__The request__. Please answer from the Great Yarmouth trip post: what ruined St Nicholas church during WWII?

__Source document__.
Wednesday, May 31, 2006

To the seaside!

It's the end of May. Flowers are blooming and birds are tweeting and it is nice and sunny quite often. However, as we have been slowly learning, it is also pouring rain quite often. Almost always with the laundry on the line...

The kids are on a break from school (again!) and we thought that this time we'd see the local scene instead of going on a big expedition. So, I decided that we would go to Great Yarmouth, to the seaside. The kids got their shovels and their sunhats, and I packed a bag of sweaters and jackets and some sausage rolls, and off we went. Two trains, passing cows and calves and little lambikins and flat, flat fields, and we get to Great Yarmouth.

Walk towards the ocean, feel the first drops of rain. Huddle in the market and eat some chips and gravy. Feel even more rain, run for the shelter of the big church, St Nicholas. It's an unusual church: it goes back to 1101, it's very large for a parish church, there are lots of model ships, because of all the seafarers involved, and it was totally ruined by an incendiary bomb in WWII. And more! When it was rebuilt, they painted the ceilings as they would have been originally, and they are beautiful!

Rain stops, run for beach, dig in sand. The beach is actually quite nice and sandy, though it faces right onto the North Sea and would always be windy, I think. The fact that there's a wind farm just offshore supports that! We did get a bit of digging in, and of course a bucket of water became necessary, so Arthur got wet beyond his knees. When I suggested we stop for a hot chocolate, they decided that one eats ice cream at the beach, not hot chocolate, so that soon they were cold inside and out. Lucky them, Mommy brought that bag of warm clothes. We continued along the waterfront, looking at the pirate mini-golf place, the pier and arcade, the big diggers moving the sand around for some reason... We got dumped on at regular intervals, and the kids were, not surprisingly, losing patience with this lark!

We headed for the river side of town, where there was an Elizabethan House I thought we could shelter in, but we didn't quite make it. On our way, we saw the public library, which had a hexagonal Victorian pillar box outside! Definitely not a 1980s reproduction, this one! Arthur took these pictures, and I just love the one of the top of it! He couldn't even see what he was doing, but held the camera up and clicked, and managed to get a great picture, I think. These were taken after our half-hour of hanging out in the library while the clouds opened up once again.

We finally made it back to the train station and, with perfect connections, made it back to Cambridge in time for supper. And look, I got quite a bit done on sock #2 for Elaine (sock #1 has been finished for some time!). The stole is too big to carry around now, and the other socks are too fiddly, and this is easy!

__Provided data__.
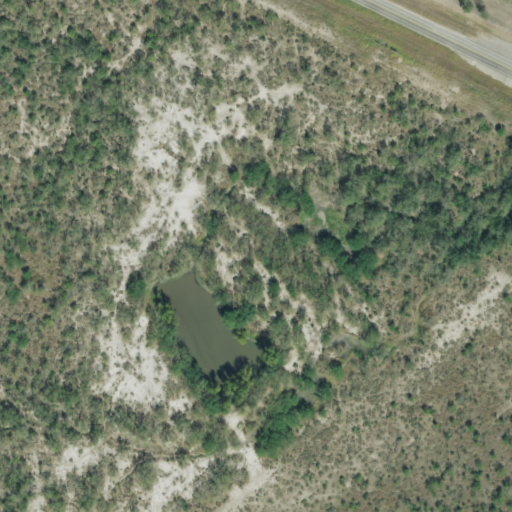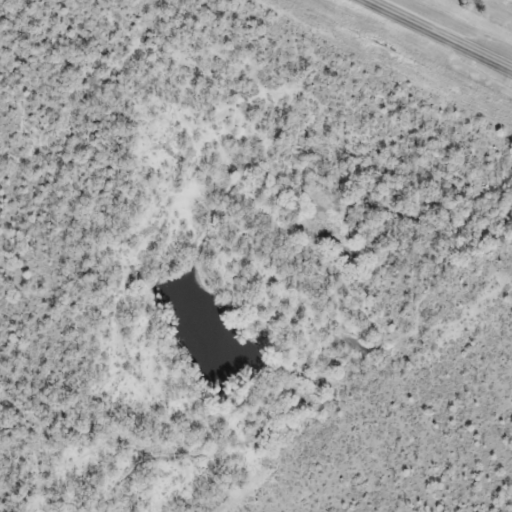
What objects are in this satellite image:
road: (431, 39)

__Exercise answer__. An incendiary bomb.